Однако вернусь к устройству человеческого общества. Коммунизм есть средство борьбы с капиталом. Главное в нем не продукт, но деятельность, обмен не продуктом, но самой деятельностью между людьми. Люди общаются в нем не словами, но делами. Парадоксально, но он молчаливое общество монолога. Диалог возможен не в массе, но между личностями. Коммунизм не менее сильно отчуждает человека от себя, чем капитализм.
Только капитализм, ориентирующий человека на капитал как предел овеществления, приводит к социальной атомизации индивидуалиста, который очеловечивает вещь и овеществляет другого человека, а коммунизм приводит к тотализации коллектив, растворяя в нем без остатка индивида. И в том и в другом случае нет личности, но есть либо индивид-уал-ист, либо коллектив-ист. Или человек сливается с коллективом, или коллектив сливается с человеком. Переходом к человечному обществу может быть социализм как общество, в котором оно само стало человеком, человечным. Это еще не цель развития человека, но уже путь, ведущий к нему. Цель – гуманизм, то есть, такое общество, в котором человечен каждый человек, а не человек вообще, как в абстрактном буржуазном гуманизме и не сумма людей, как мы полагали при реальном коммунизме, и не человек в целом, как при будущем социализме, искаженным идеологической аберрацией образом которого стал фантастический мир из «Туманности Андромеды».
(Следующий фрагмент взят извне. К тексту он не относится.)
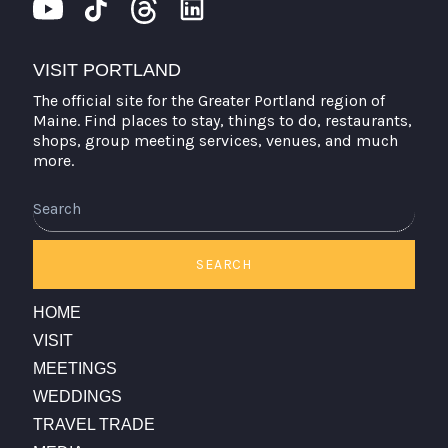
VISIT PORTLAND
The official site for the Greater Portland region of
Maine. Find places to stay, things to do, restaurants,
shops, group meeting services, venues, and much
more.
Search
SEARCH
HOME
VISIT
MEETINGS
WEDDINGS
TRAVEL TRADE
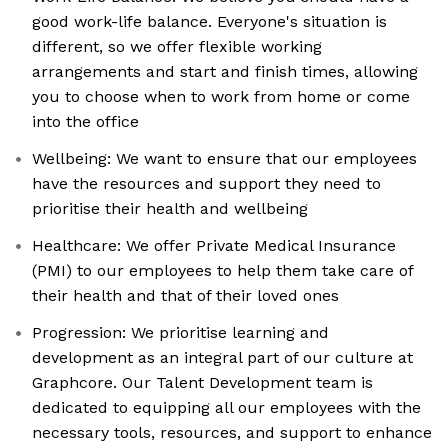
good work-life balance. Everyone's situation is
different, so we offer flexible working
arrangements and start and finish times, allowing
you to choose when to work from home or come
into the office
Wellbeing: We want to ensure that our employees
have the resources and support they need to
prioritise their health and wellbeing
Healthcare: We offer Private Medical Insurance
(PMI) to our employees to help them take care of
their health and that of their loved ones
Progression: We prioritise learning and
development as an integral part of our culture at
Graphcore. Our Talent Development team is
dedicated to equipping all our employees with the
necessary tools, resources, and support to enhance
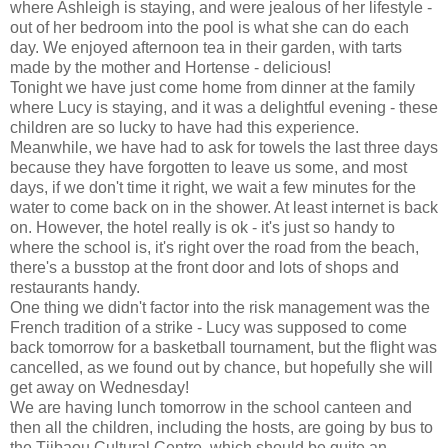
where Ashleigh is staying, and were jealous of her lifestyle -
out of her bedroom into the pool is what she can do each
day. We enjoyed afternoon tea in their garden, with tarts
made by the mother and Hortense - delicious!
Tonight we have just come home from dinner at the family
where Lucy is staying, and it was a delightful evening - these
children are so lucky to have had this experience.
Meanwhile, we have had to ask for towels the last three days
because they have forgotten to leave us some, and most
days, if we don't time it right, we wait a few minutes for the
water to come back on in the shower. At least internet is back
on. However, the hotel really is ok - it's just so handy to
where the school is, it's right over the road from the beach,
there's a busstop at the front door and lots of shops and
restaurants handy.
One thing we didn't factor into the risk management was the
French tradition of a strike - Lucy was supposed to come
back tomorrow for a basketball tournament, but the flight was
cancelled, as we found out by chance, but hopefully she will
get away on Wednesday!
We are having lunch tomorrow in the school canteen and
then all the children, including the hosts, are going by bus to
the Tjibaou Cultural Centre, which should be quite an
Другая тема, которая меня еще больше волнует, чем тема социального устройства, поднимется тоже Ефремовым. Это тема контакта с другими разумными существами. Но он как ученый пытается ее, если не решить, то хотя бы поставить, как тему контакта с иной цивилизацией. То есть, смотрит на нее как опять же ученый, социолог и кибернетик, или инженер, а не мыслитель. Для него это проблема есть проблема коммуникации или транспортировки на искомое место на межзвездном транспорте.
- Вы же, Иван Иванович, пытаетесь решить проблему контакта с внеземным разумом усилием мысли?
- Идея Наумовна, перестаньте подтрунивать надо мной. Я не верю ни в какую телепатию. Это просто глупо верить в передачу мыслей на расстояние.
- Почему?
- Да, потому что мысль как посредница между человеком и миром или богом, богиней как вы, нуждается в другом посреднике – в слове, Им не может быть помимо слова воздух или вакуум. Даже информация не является таким посредником. Вы не хуже меня знаете, что мысль – это не информация, не факт. Это явление бога, вас, идеи. Это не то, что дано, но что задано в качестве ключа понимания.
- Это ментальный код?
- Какой еще код? О чем вы? Вы что формалистка? Код у языка, у слов, у символов, но не у мыслей. В словах есть грамма, грамматика, в мыслях – логика. У мысли логос, смысл, понятие, а не код. Ключ к пониманию – это не код, а понятие.
- Как тогда вы относитесь к толкованию телепатии как космической, духовной пульсации, вибрации?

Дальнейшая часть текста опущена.